The FBI stated that one of its former high-level officials, Peter Strzok, lapsed in his duties by failing to investigate evidence in the Clinton investigation found on the laptop of former Rep. Anthony Weiner, according to a document released in a recent court filing.
In the 23-page letter, Loreto proposed firing Strzok for investigative deficiency as well as unrelated unprofessional conduct off-duty and a security violation.
The Department of Justice (DOJ) filed the letter with Washington federal court on Nov. 19 in response to Strzok’s lawsuit against his dismissal.
Strzok, formerly the FBI’s deputy assistant director in the Counterintelligence Division, led the investigation into Hillary Clinton’s use of private email server during her tenure as secretary of state. He was also one of the key players in the investigation into several associates of then-candidate Donald Trump for alleged ties to Russia.
The FBI closed the Clinton probe in July 2016. Then-FBI Director James Comey announced Clinton was “extremely careless” in handling classified information, but recommended no charges against her.
In September 2016, FBI agents in the New York field office obtained Weiner’s laptop in an investigation of his sexual exploitation of a minor.
On Sept. 28 and Sept. 29, 2016, the field office communicated to multiple officials responsible for the Clinton investigation that hundreds of thousands of Clinton’s emails have been found on the laptop going back to 2007 and including BlackBerry messages, which suggested there were communications from three months early on in Clinton’s tenure that the FBI wasn’t able to recover from other sources.
Yet Strzok apparently didn’t touch the lead for weeks and only pursued the new warrant nearly a month later after a distressed agent from the field office alerted his supervisors, who then informed the DOJ.
‘Unpersuasive’
Strzok acknowledged the lead carried weight because Weiner was married to Clinton’s longtime aide, Huma Abedin.He said, however, that the Russia investigation was more urgent; that the Clinton probe team waited for the field office to provide more information; and that the team wasn’t given enough specific information about what was on the laptop and how significant it was, Loreto’s letter summarized.
Strzok also said the team couldn’t get the information from the laptop because the field office had a search warrant that only authorized search for materials related to the Weiner investigation.

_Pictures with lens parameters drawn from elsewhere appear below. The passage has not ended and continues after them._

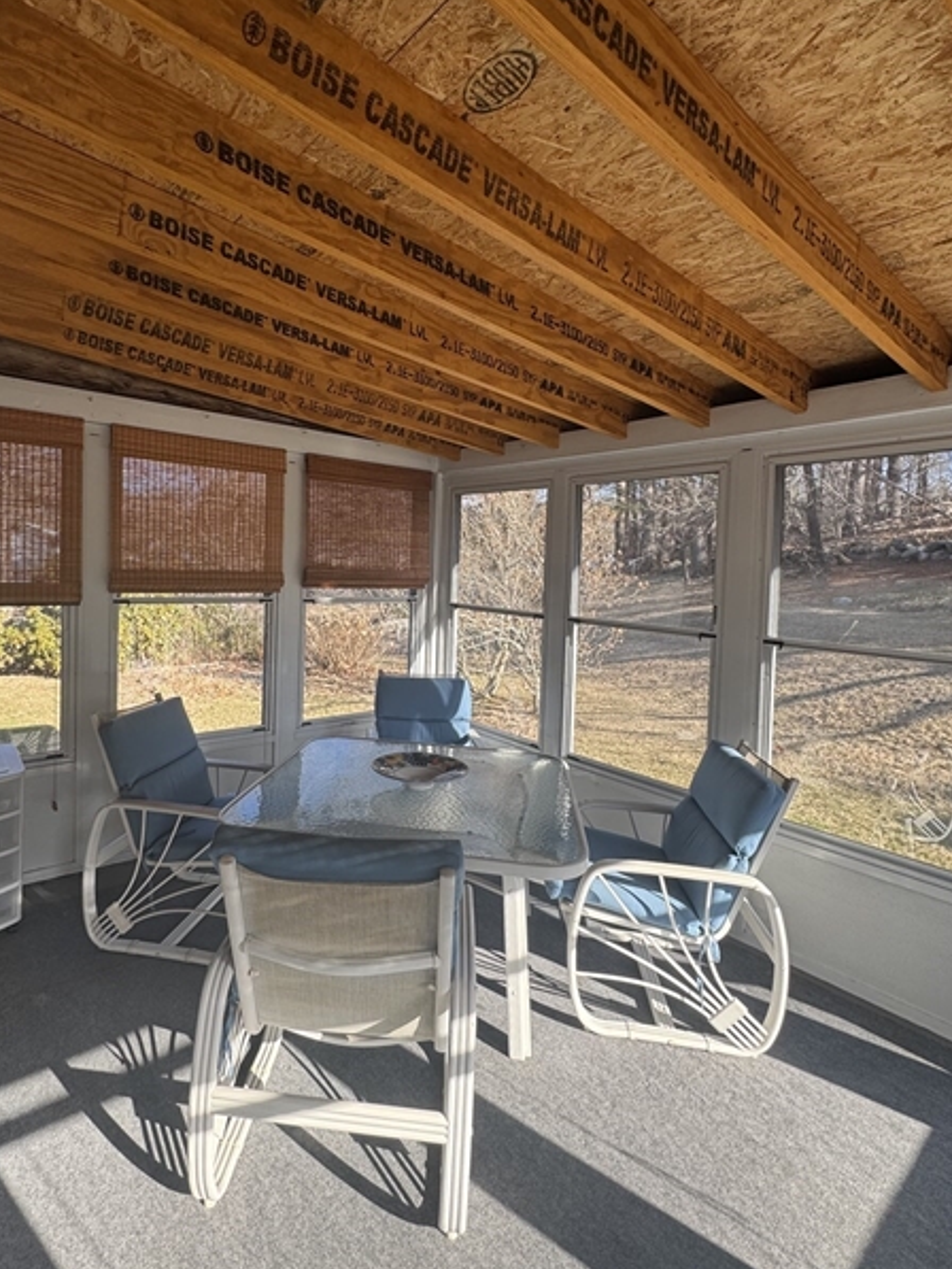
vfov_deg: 87.6
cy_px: 585
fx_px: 660
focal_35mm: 18
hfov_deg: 71.1
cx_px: 400
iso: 40
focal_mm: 2.22
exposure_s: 1/258
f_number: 2.2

Loreto found the arguments “unpersuasive.”
She pointed out that the field office already made sufficiently clear how significant the find was as well as the need for an additional search warrant.
“The investigation reveals that there is no reasonable excuse for the FBI’s delay in following up on this matter,” she stated.
After the FBI finally obtained the warrant and searched the laptop, then-FBI Director James Comey decided it was so significant that he needed to inform Congress that his previous testimony that the Clinton probe was over needed to be corrected.
The information quickly seeped into the media, casting a cloud over Clinton’s candidacy not two weeks before election day. Two days before the election, Comey told Congress the FBI still didn’t recommend charging Clinton.
The report concluded that it’s possible the laptop has since been returned to Weiner and Abedin.
Biased Texts
The primary reason cited for Strzok’s firing were text messages he exchanged in 2016 and 2017 with former FBI lawyer Lisa Page, with whom he was having an affair and who was at the time special counsel to FBI’s then-Deputy Director Andrew McCabe.In the texts, both officials expressed a strong animus against Trump and a preference for Clinton.
Strzok claimed in his lawsuit his dismissal infringed on his First Amendment rights and that it was motivated by Trump’s antipathy toward him.
But the DOJ disagreed, saying his position “imposed on him a higher burden of caution with respect to his speech.”